A federal appeals court in Washington has upheld as lawful a judge's ruling that a Houston businessman must pay about $1 million for his role in a national stock price manipulation scheme.
Federal securities regulators alleged the businessman, Peter Cahill, participated in a "pump-and-dump" scheme in which shares of a Texas-based oil and gas exploration and production company were artificially inflated through thousands of false and misleading phone calls.
The U.S. Securities and Exchange Commission filed civil charges against Cahill and others in 2005 in Washington federal district court. U.S. District Judge Rosemary Collyer last year ordered Cahill, who controlled Clearlake Venture Group, to disgorge the money he made in selling the shares.
Cahill’s lawyer, King & Spalding partner Russell Ryan in Washington, said the case presented a chance for the D.C. Circuit to clarify the limits on disgorgement in civil enforcement actions. Cahill consented to judgment against him in the SEC enforcement action. He did not admit or deny the allegations in the complaint.
The disgorgement order, Ryan said, was unfairly punitive because it held Cahill accountable for money he transferred to co-defendants. Ryan also argued the trial judge did not account for the pre-fraud value of the stock.
But the appeals court, in its unanimous ruling, said there was no reliable pre-fraud value of the shares. Chief Judge David Sentelle heard the case with judges Judith Rogers and Janice Rogers Brown. Rogers wrote the opinion for the court.
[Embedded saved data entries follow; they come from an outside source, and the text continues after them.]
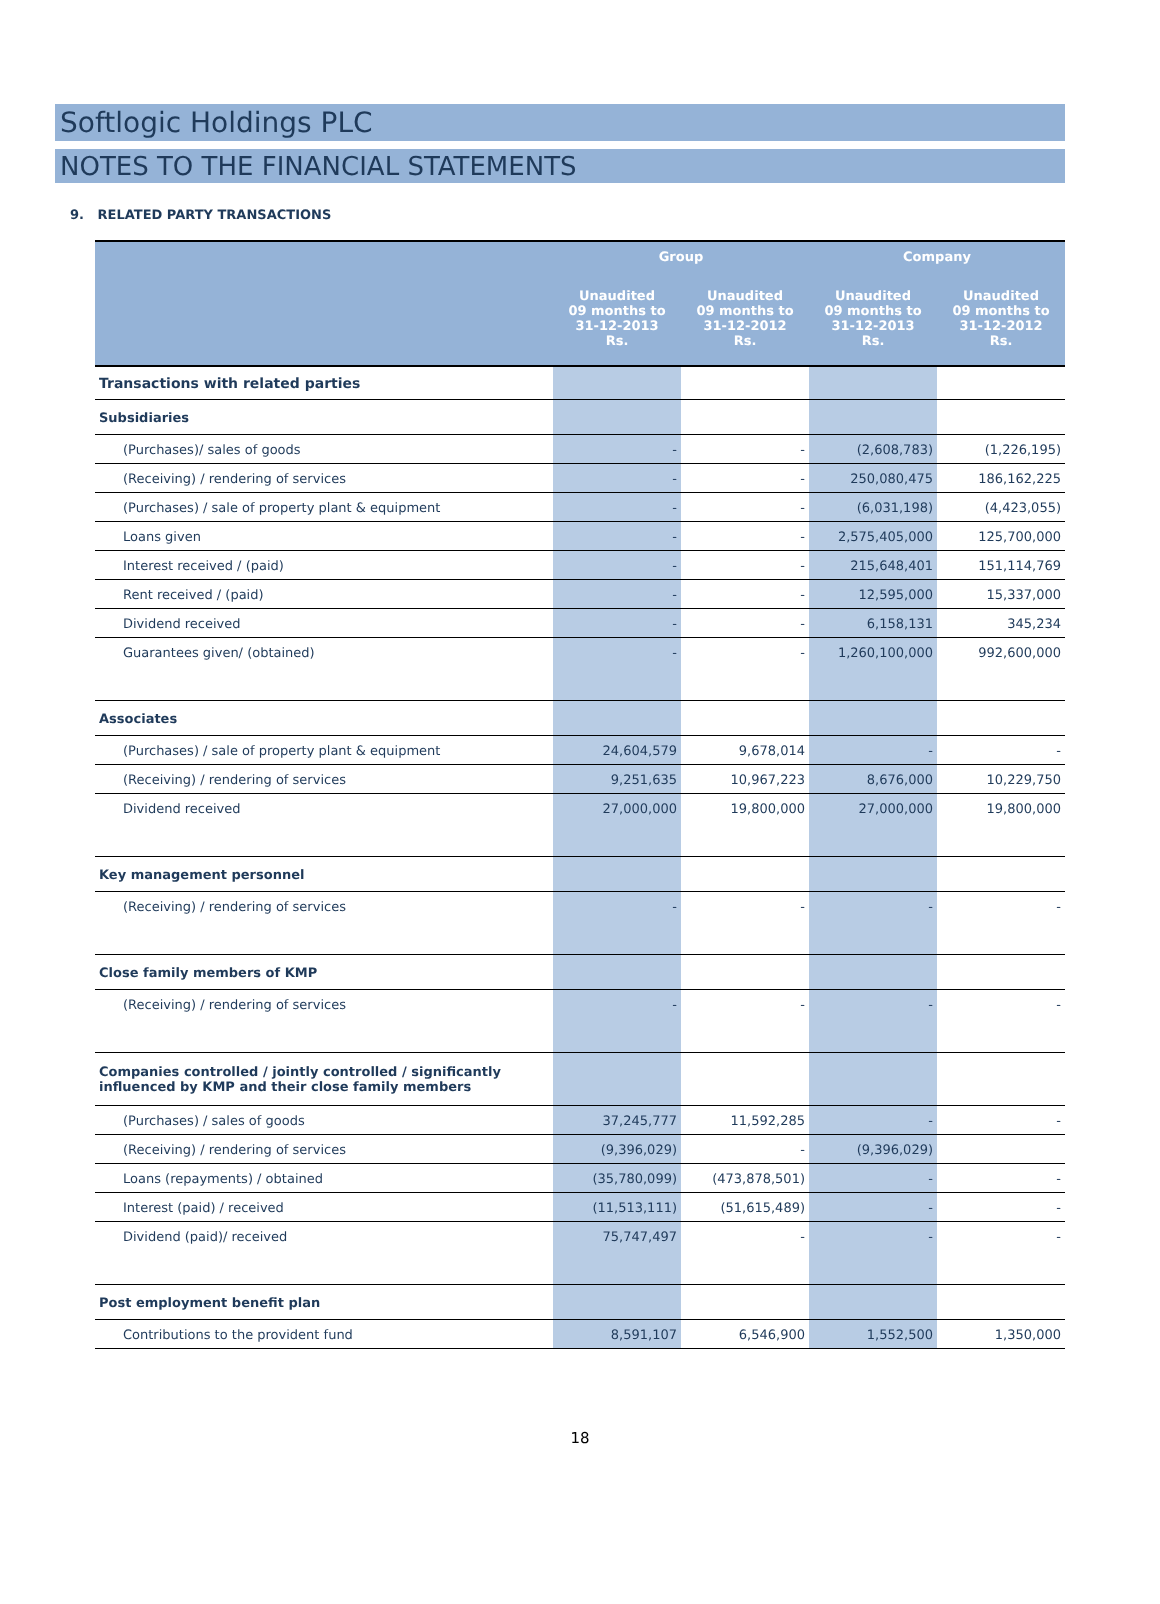Softlogic Holdings PLC
NOTES TO THE FINANCIAL STATEMENTS
9. RELATED PARTY TRANSACTIONS
| | Group | | Company | |
| --- | --- | --- | --- | --- |
| | Unaudited 09 months to 31-12-2013 Rs. | Unaudited 09 months to 31-12-2012 Rs. | Unaudited 09 months to 31-12-2013 Rs. | Unaudited 09 months to 31-12-2012 Rs. |
| Transactions with related parties | | | | |
| Subsidiaries | | | | |
| (Purchases)/ sales of goods | - | - | (2,608,783) | (1,226,195) |
| (Receiving) / rendering of services | - | - | 250,080,475 | 186,162,225 |
| (Purchases) / sale of property plant & equipment | - | - | (6,031,198) | (4,423,055) |
| Loans given | - | - | 2,575,405,000 | 125,700,000 |
| Interest received / (paid) | - | - | 215,648,401 | 151,114,769 |
| Rent received / (paid) | - | - | 12,595,000 | 15,337,000 |
| Dividend received | - | - | 6,158,131 | 345,234 |
| Guarantees given/ (obtained) | - | - | 1,260,100,000 | 992,600,000 |
| Associates | | | | |
| (Purchases) / sale of property plant & equipment | 24,604,579 | 9,678,014 | - | - |
| (Receiving) / rendering of services | 9,251,635 | 10,967,223 | 8,676,000 | 10,229,750 |
| Dividend received | 27,000,000 | 19,800,000 | 27,000,000 | 19,800,000 |
| Key management personnel | | | | |
| (Receiving) / rendering of services | - | - | - | - |
| Close family members of KMP | | | | |
| (Receiving) / rendering of services | - | - | - | - |
| Companies controlled / jointly controlled / significantly influenced by KMP and their close family members | | | | |
| (Purchases) / sales of goods | 37,245,777 | 11,592,285 | - | - |
| (Receiving) / rendering of services | (9,396,029) | - | (9,396,029) | |
| Loans (repayments) / obtained | (35,780,099) | (473,878,501) | - | - |
| Interest (paid) / received | (11,513,111) | (51,615,489) | - | - |
| Dividend (paid)/ received | 75,747,497 | - | - | - |
| Post employment benefit plan | | | | |
| Contributions to the provident fund | 8,591,107 | 6,546,900 | 1,552,500 | 1,350,000 |
18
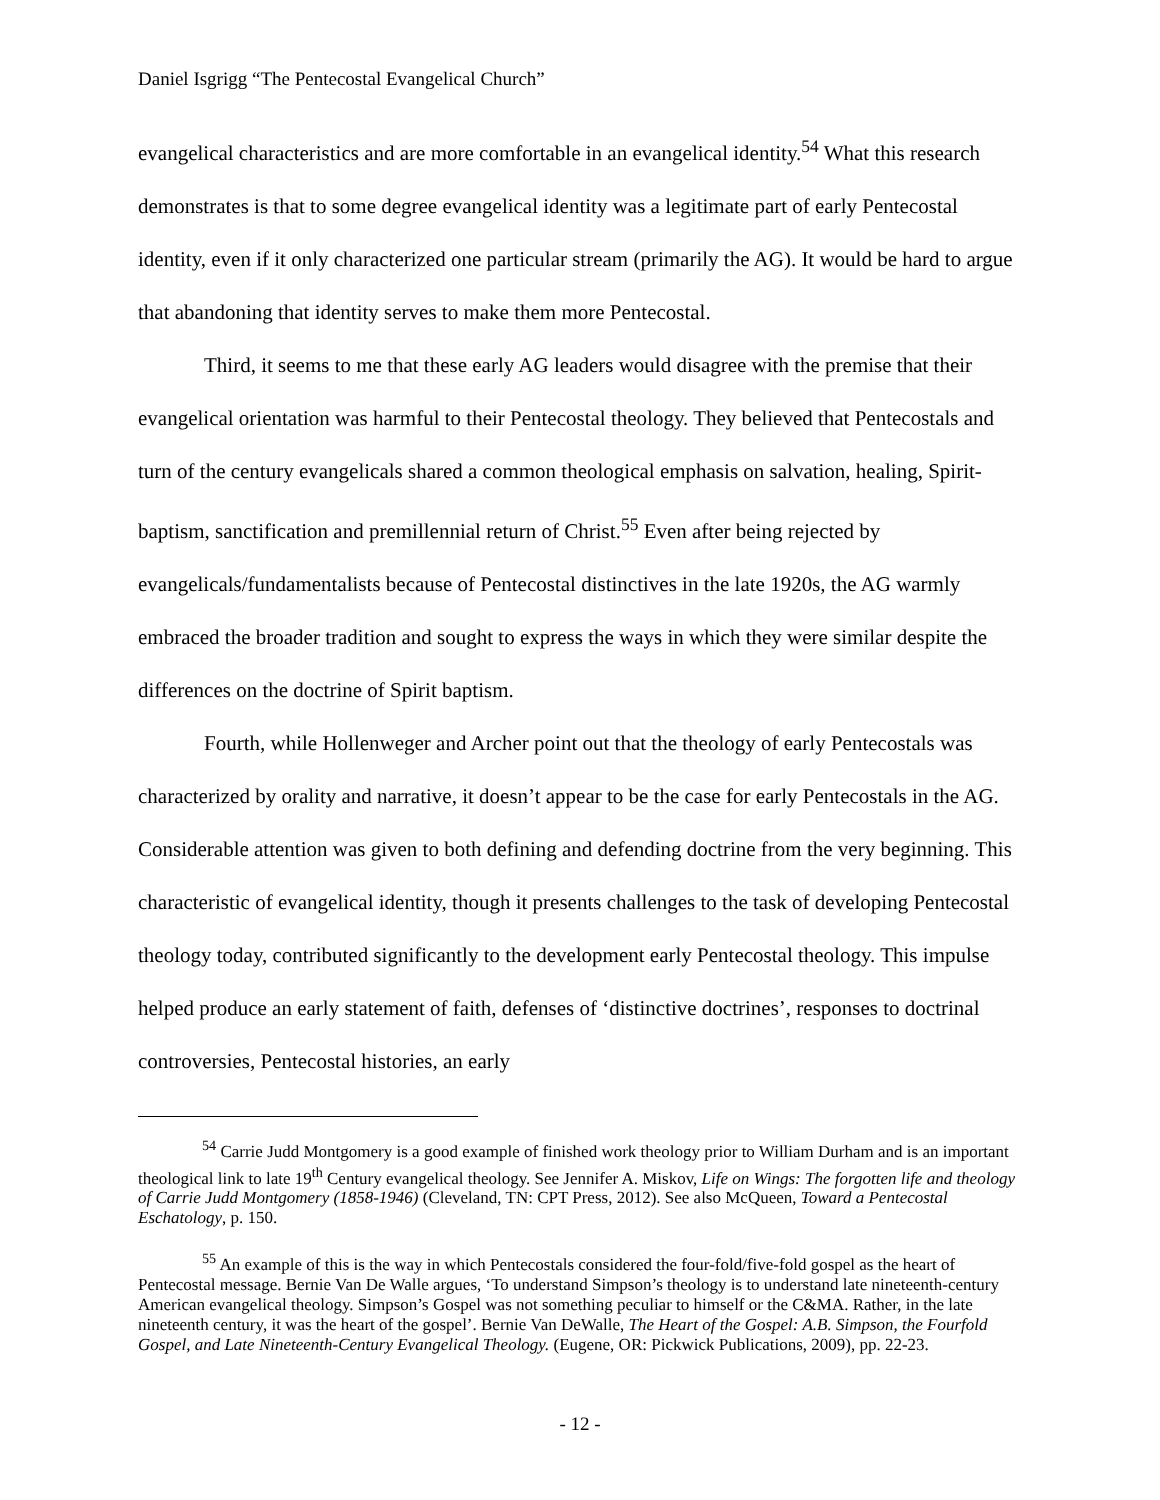Daniel Isgrigg “The Pentecostal Evangelical Church”
evangelical characteristics and are more comfortable in an evangelical identity.<sup>54</sup> What this research demonstrates is that to some degree evangelical identity was a legitimate part of early Pentecostal identity, even if it only characterized one particular stream (primarily the AG). It would be hard to argue that abandoning that identity serves to make them more Pentecostal.
Third, it seems to me that these early AG leaders would disagree with the premise that their evangelical orientation was harmful to their Pentecostal theology. They believed that Pentecostals and turn of the century evangelicals shared a common theological emphasis on salvation, healing, Spirit-baptism, sanctification and premillennial return of Christ.<sup>55</sup> Even after being rejected by evangelicals/fundamentalists because of Pentecostal distinctives in the late 1920s, the AG warmly embraced the broader tradition and sought to express the ways in which they were similar despite the differences on the doctrine of Spirit baptism.
Fourth, while Hollenweger and Archer point out that the theology of early Pentecostals was characterized by orality and narrative, it doesn’t appear to be the case for early Pentecostals in the AG. Considerable attention was given to both defining and defending doctrine from the very beginning. This characteristic of evangelical identity, though it presents challenges to the task of developing Pentecostal theology today, contributed significantly to the development early Pentecostal theology. This impulse helped produce an early statement of faith, defenses of ‘distinctive doctrines’, responses to doctrinal controversies, Pentecostal histories, an early
<sup>54</sup> Carrie Judd Montgomery is a good example of finished work theology prior to William Durham and is an important theological link to late 19<sup>th</sup> Century evangelical theology. See Jennifer A. Miskov, Life on Wings: The forgotten life and theology of Carrie Judd Montgomery (1858-1946) (Cleveland, TN: CPT Press, 2012). See also McQueen, Toward a Pentecostal Eschatology, p. 150.
<sup>55</sup> An example of this is the way in which Pentecostals considered the four-fold/five-fold gospel as the heart of Pentecostal message. Bernie Van De Walle argues, ‘To understand Simpson’s theology is to understand late nineteenth-century American evangelical theology. Simpson’s Gospel was not something peculiar to himself or the C&MA. Rather, in the late nineteenth century, it was the heart of the gospel’. Bernie Van DeWalle, The Heart of the Gospel: A.B. Simpson, the Fourfold Gospel, and Late Nineteenth-Century Evangelical Theology. (Eugene, OR: Pickwick Publications, 2009), pp. 22-23.
- 12 -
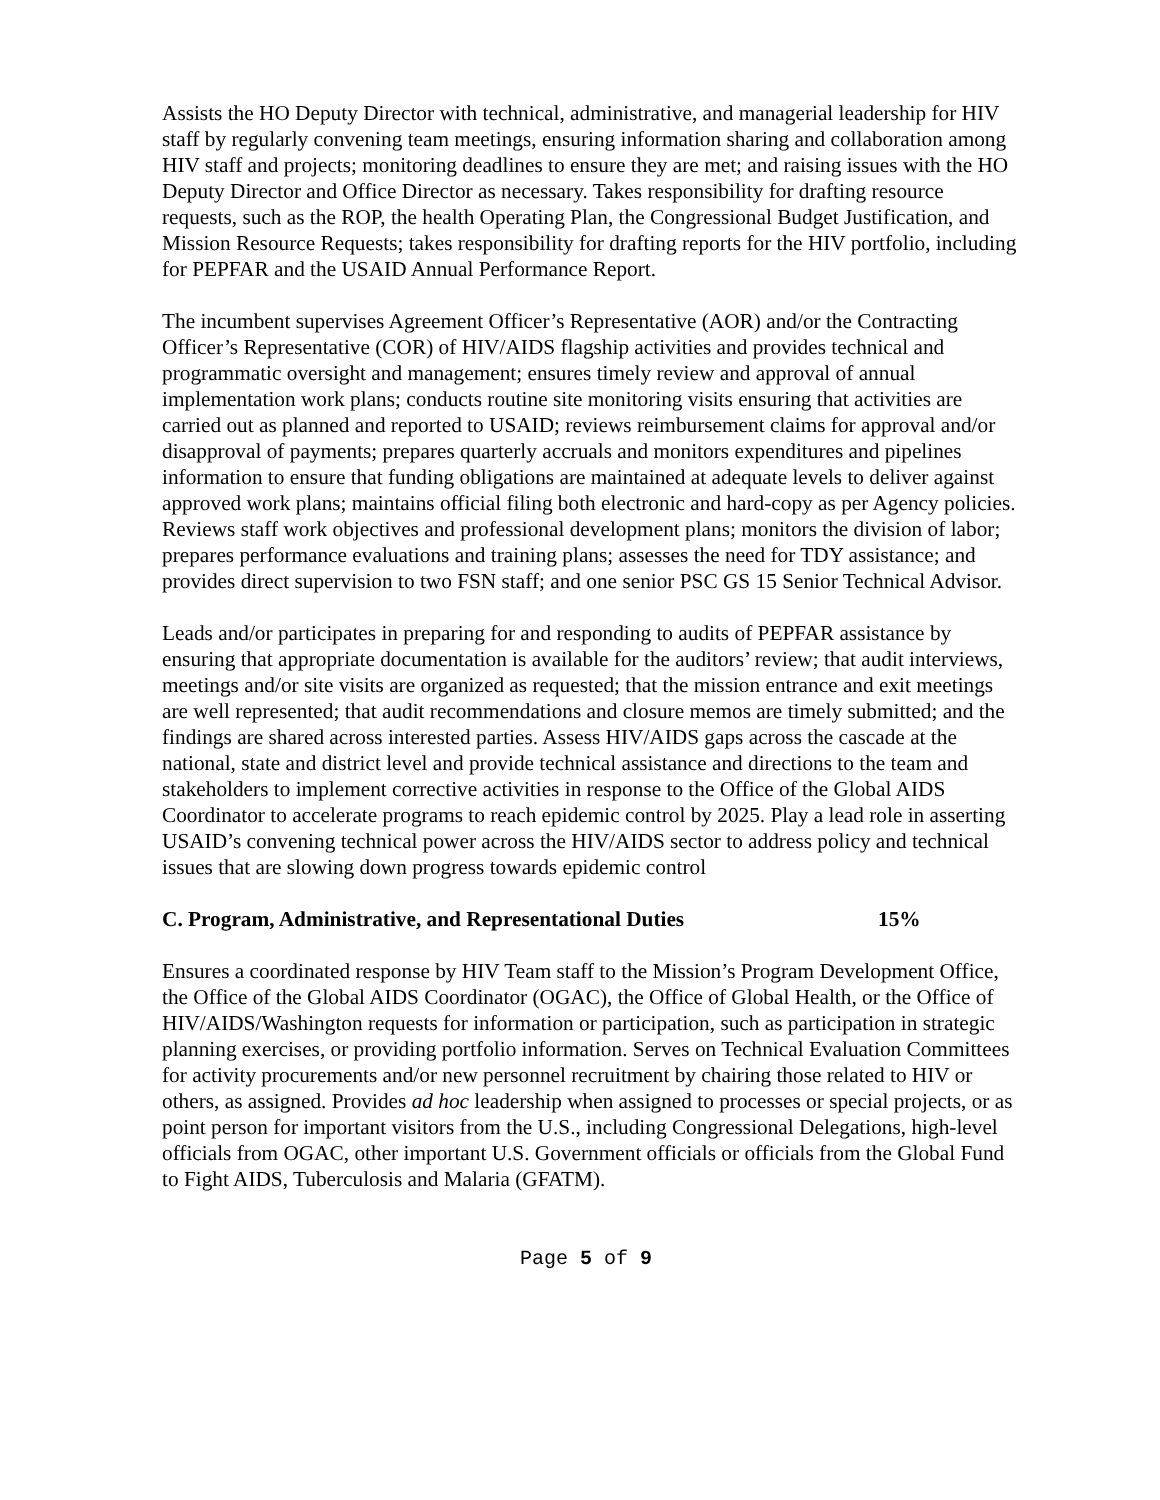Assists the HO Deputy Director with technical, administrative, and managerial leadership for HIV staff by regularly convening team meetings, ensuring information sharing and collaboration among HIV staff and projects; monitoring deadlines to ensure they are met; and raising issues with the HO Deputy Director and Office Director as necessary. Takes responsibility for drafting resource requests, such as the ROP, the health Operating Plan, the Congressional Budget Justification, and Mission Resource Requests; takes responsibility for drafting reports for the HIV portfolio, including for PEPFAR and the USAID Annual Performance Report.
The incumbent supervises Agreement Officer’s Representative (AOR) and/or the Contracting Officer’s Representative (COR) of HIV/AIDS flagship activities and provides technical and programmatic oversight and management; ensures timely review and approval of annual implementation work plans; conducts routine site monitoring visits ensuring that activities are carried out as planned and reported to USAID; reviews reimbursement claims for approval and/or disapproval of payments; prepares quarterly accruals and monitors expenditures and pipelines information to ensure that funding obligations are maintained at adequate levels to deliver against approved work plans; maintains official filing both electronic and hard-copy as per Agency policies. Reviews staff work objectives and professional development plans; monitors the division of labor; prepares performance evaluations and training plans; assesses the need for TDY assistance; and provides direct supervision to two FSN staff; and one senior PSC GS 15 Senior Technical Advisor.
Leads and/or participates in preparing for and responding to audits of PEPFAR assistance by ensuring that appropriate documentation is available for the auditors’ review; that audit interviews, meetings and/or site visits are organized as requested; that the mission entrance and exit meetings are well represented; that audit recommendations and closure memos are timely submitted; and the findings are shared across interested parties. Assess HIV/AIDS gaps across the cascade at the national, state and district level and provide technical assistance and directions to the team and stakeholders to implement corrective activities in response to the Office of the Global AIDS Coordinator to accelerate programs to reach epidemic control by 2025. Play a lead role in asserting USAID’s convening technical power across the HIV/AIDS sector to address policy and technical issues that are slowing down progress towards epidemic control
C. Program, Administrative, and Representational Duties 15%
Ensures a coordinated response by HIV Team staff to the Mission’s Program Development Office, the Office of the Global AIDS Coordinator (OGAC), the Office of Global Health, or the Office of HIV/AIDS/Washington requests for information or participation, such as participation in strategic planning exercises, or providing portfolio information. Serves on Technical Evaluation Committees for activity procurements and/or new personnel recruitment by chairing those related to HIV or others, as assigned. Provides ad hoc leadership when assigned to processes or special projects, or as point person for important visitors from the U.S., including Congressional Delegations, high-level officials from OGAC, other important U.S. Government officials or officials from the Global Fund to Fight AIDS, Tuberculosis and Malaria (GFATM).
Page 5 of 9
In the court’s ruling, Rogers noted that Cahill, citing his right against self-incrimination, did not offer evidence to rebut the SEC’s presentation of the value of the shares at issue.
The SEC’s Nicholas Bronni, who argued the case for the government, said Cahill had the burden to show the gross proceeds from the sale of the shares. It remains unknown, the SEC argued, what happened to the money after Cahill transferred it into a lawyer’s trust account.
Ryan, who practices in special matters and government investigations, was not immediately reached for comment this afternoon.
In the appeals court, Ryan argued that joint and several liability was inappropriate. He said Cahill did not have both a close relationship to other alleged conspirators and did not collaborate in the misconduct. Ryan said that, at the very least, a close relationship among participants is needed to impose joint and several liability.
Pointing to other circuits, the D.C. Circuit, which grappled with the issue for the first time, said when it comes to disgorgement, either a close relationship or collaboration is required. Not both.
“His approach would allow strangers who collaboratively engage in a fraudulent scheme in violation of the securities laws to escape joint and several liability merely because they were unrelated by blood or marriage or did not have the same employer,” Rogers said in the appellate ruling.
Cahill, the appeals court said, had the burden to establish why the disgorgement order should be spread out among alleged participants in the stock price scheme.